Vanke’s shares in Shenzhen surged to the daily limit of 10 per cent, closing at 19.67 yuan after a report published by mainland financial information site Caixin claimed Evergrande had bought up to 2 per cent of Vanke’s A-shares.
Its shares in Hong Kong also climbed 3 per cent to one-month high of HK$18.6, while Evergrande shares rose 5 per cent to HK$5.15.
Then in a statement to the Hong Kong stock exchange after trading, Evergrande confirmed it had paid 9.1 billion yuan to acquire 4.68 per cent of the total issued share capital of Vanke up to August 4, or 516.9 million shares.
“Vanke is one of the largest property developers in the PRC with strong results. The acquisition is an investment in the group,” said Hui Ka-yan, Evergrande’s chairman. He added the purchase was made using its own resources.
Vanke has been trying to fend off a potential hostile takeover by privately owned conglomerate Baoneng. The latter has built up a 25.4 per cent stake in Vanke since late last year, and is now its largest shareholder.
Vanke announced a plan in June to bring in Shenzhen Metro as a ‘white knight’, through a 45.6 billion yuan asset swap deal, which would dilute Baoneng’s stake. However, the proposal was opposed by both Baoneng and its second largest shareholder, China Resources.
Hong Hao, chief strategist at Bocom International Holdings in Hong Kong, said after the confirmation of the purchase, that he was in no doubt, “Evergrande has joined the takeover battle”.

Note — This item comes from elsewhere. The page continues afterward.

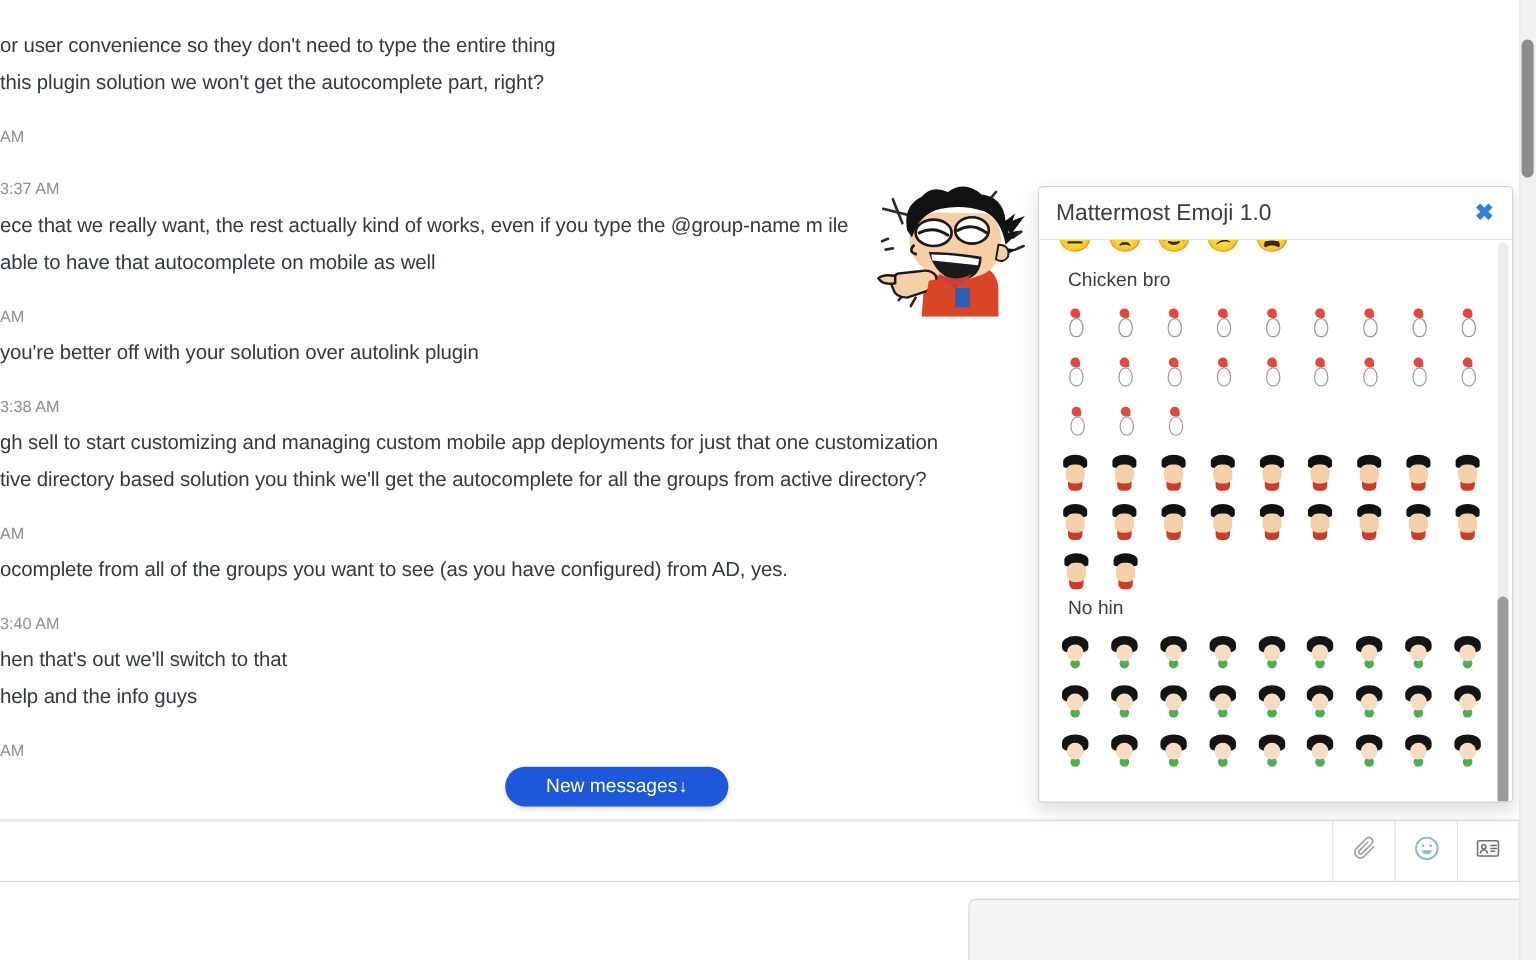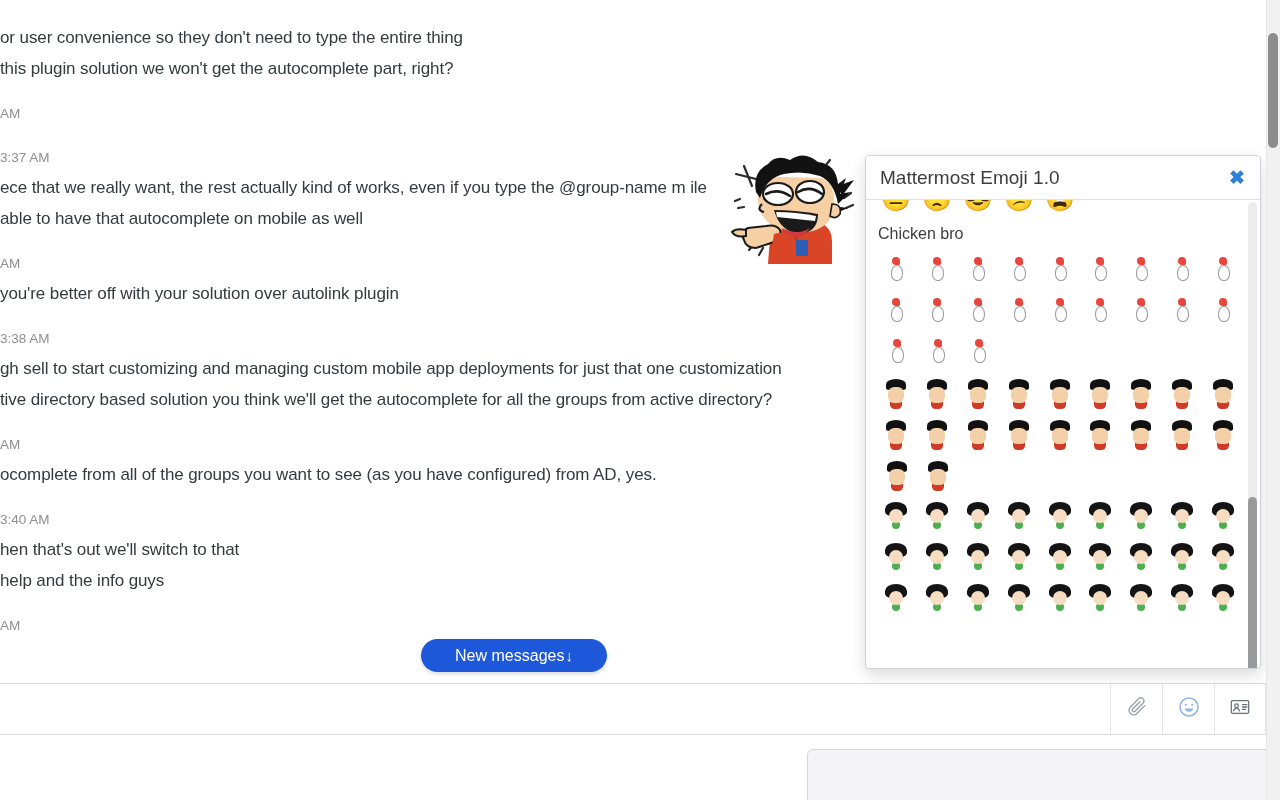"Chicken bro" .emoji-section-title { margin-left: none -> 12px }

Vanke’s dispersed ownership structure also makes it easy to be taken over, he said.
After the stake purchase, Evergrande has became Vanke’s fourth largest shareholder, behind Anbang Insurance, which holds 6.18 per cent.

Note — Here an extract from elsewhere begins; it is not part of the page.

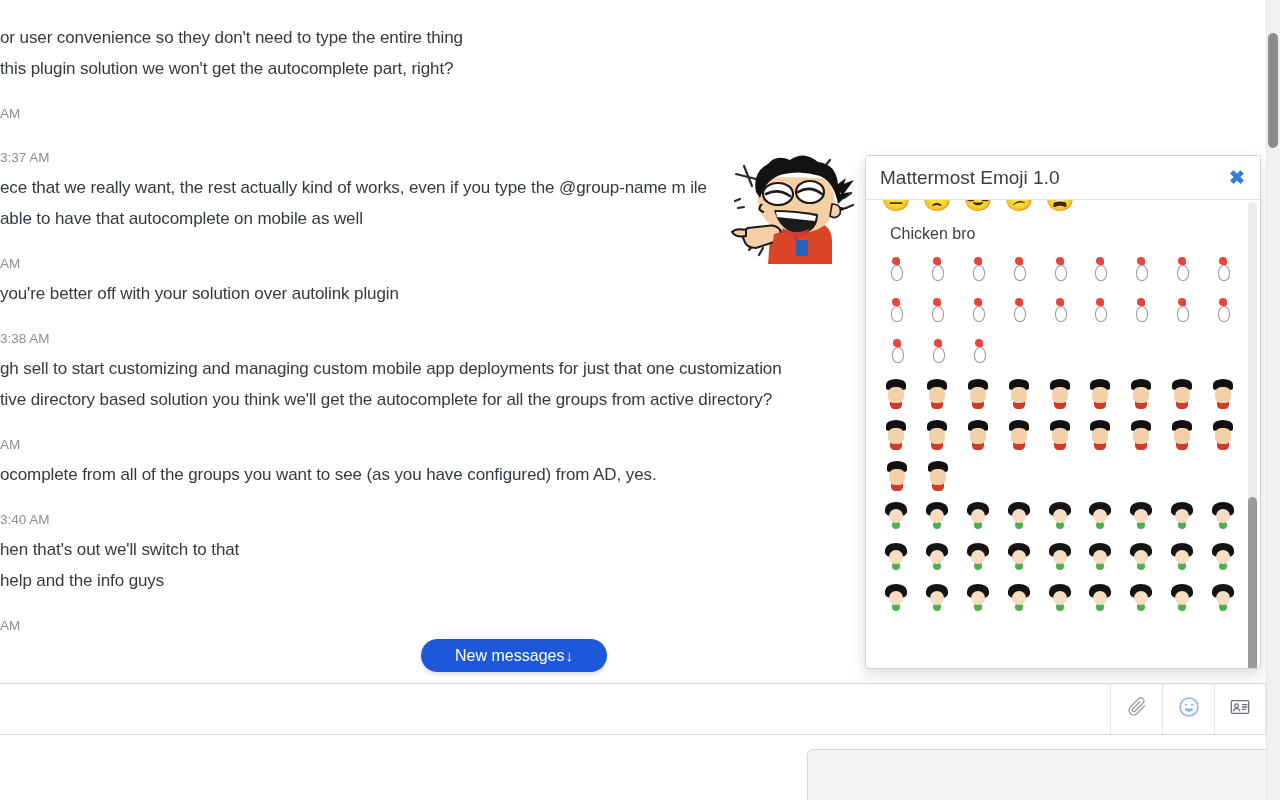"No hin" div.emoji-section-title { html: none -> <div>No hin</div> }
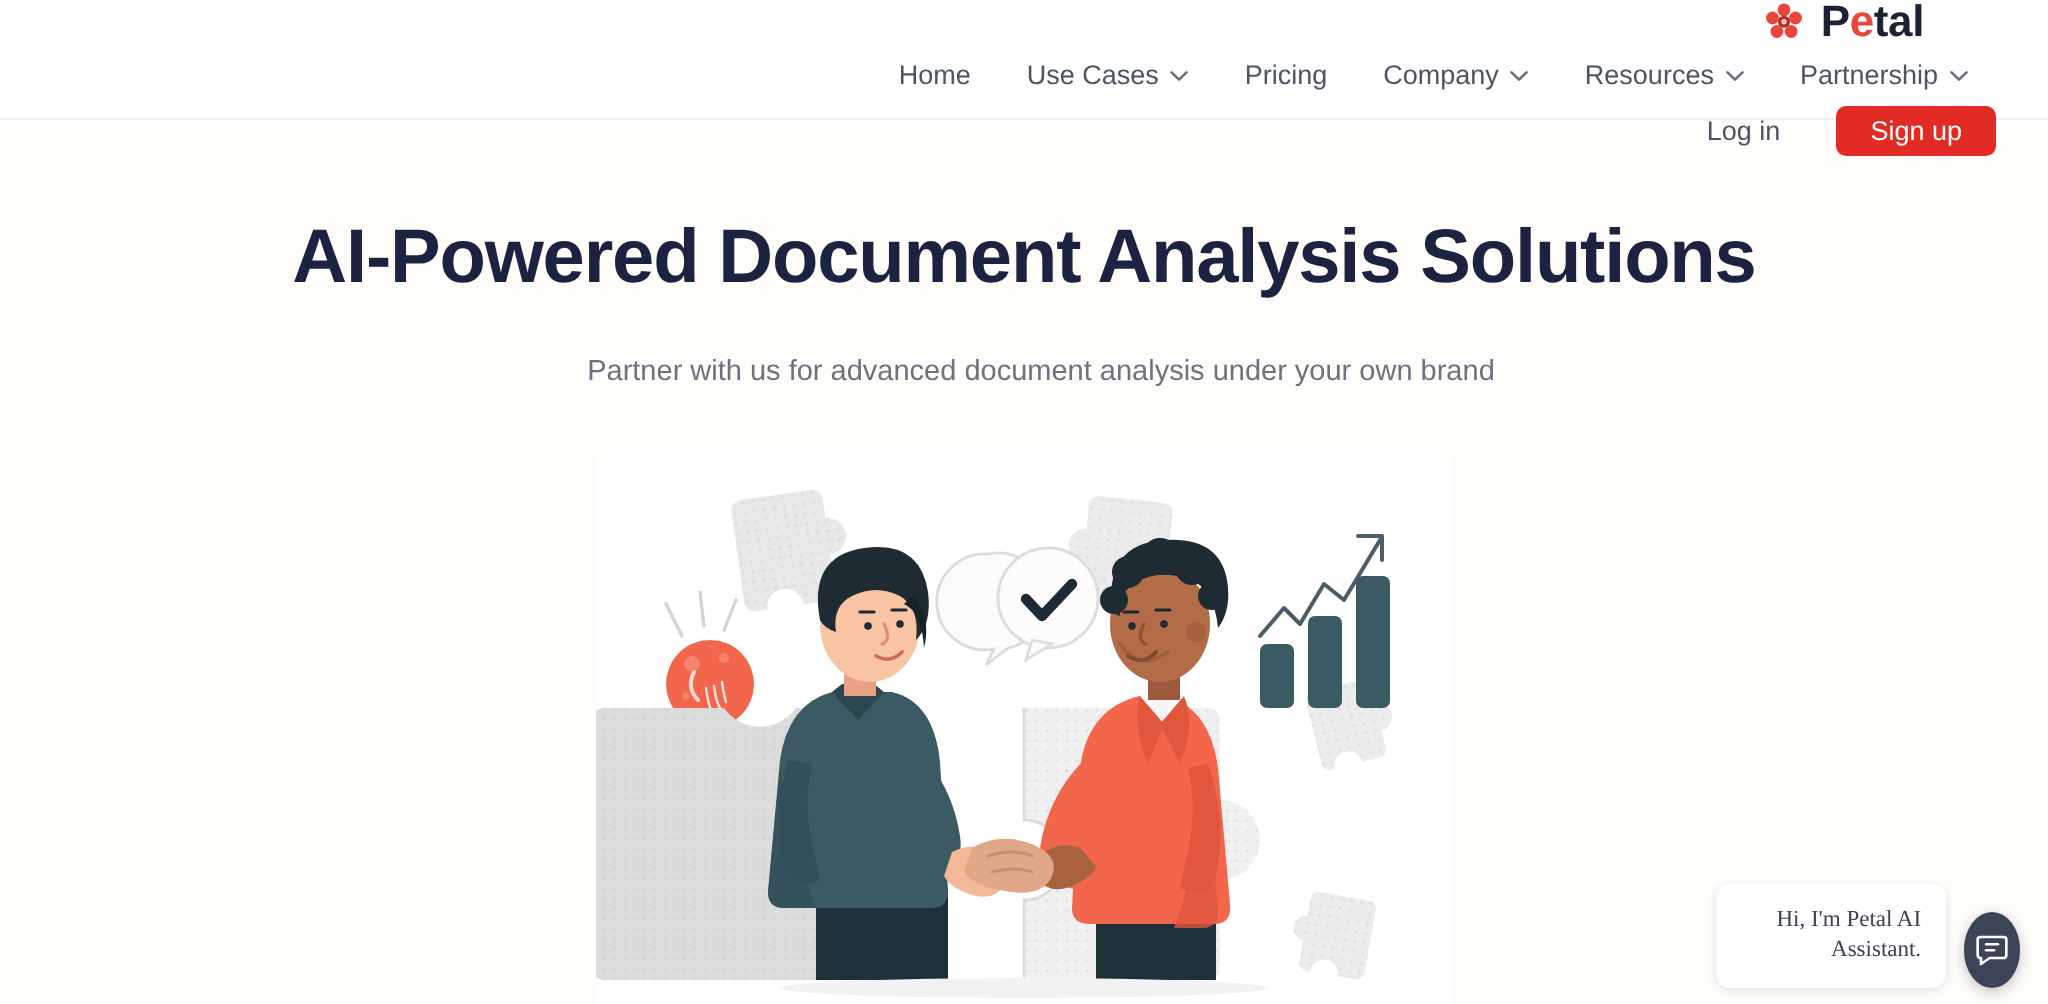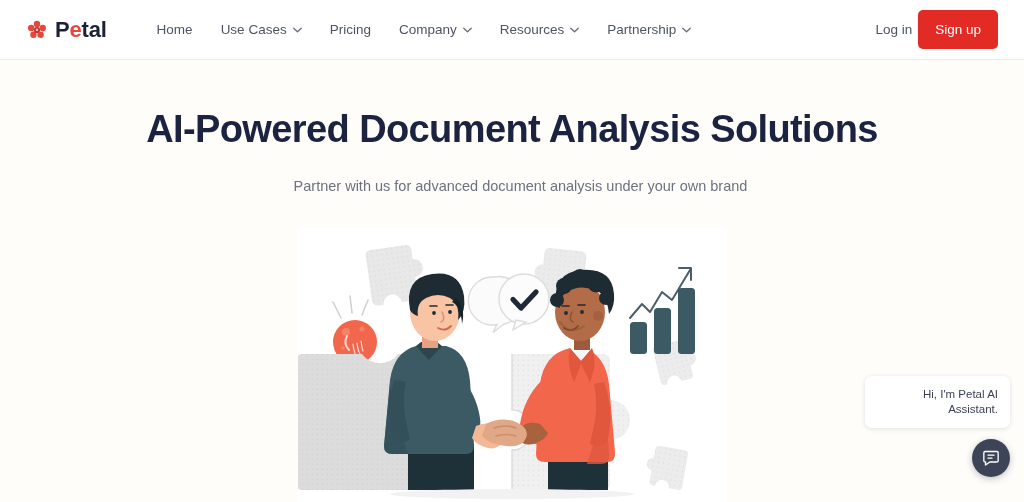"Petal" .site-header { align-items: center -> flex-end; flex-direction: none -> column }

Interestingly, the Guangzhou-based developer denied the Caixin report when it first appeared, and Hong added that might have been to avoid the shareprice rising too much, as it could still have been buying the stock.
“This raised concerns over not following regulations,” he said.
In the first seven months of 2016, Vanke completed house sales of 217.5 billion yuan, a 63 per cent rise from the same period last year. Evergrande recorded January-July sales of 184.8 billion yuan, a 82.6 per cent growth.
“It’s an Evergrande style purchase,” said Alan Jin, a property analyst at Mizuho Securities, adding that Evergrande is cash-rich after posting such strong sales.
The company has been on a shopping spree in recent years.
As well as paying HK$60 billion to buy 15 mainland property projects from Hong Kong developers last year, it spent 10 billion yuan on a stake in Shengjing Bank in April, becoming its largest shareholder.
This month, it also took over Zhejiang-based developer Calxon Group, after purchasing 52.78 per cent of its shares for 3.6 billion yuan.
Its ongoing expansion, however, is largely being debt-funded with the company’s gearing ratio now one of the highest in the industry.
As of the end of 2015, Evergrande’s total debt aggregated to 296.9bn yuan plus 75.7 billion perpetual debt. Net gearing soared to 314 per cent.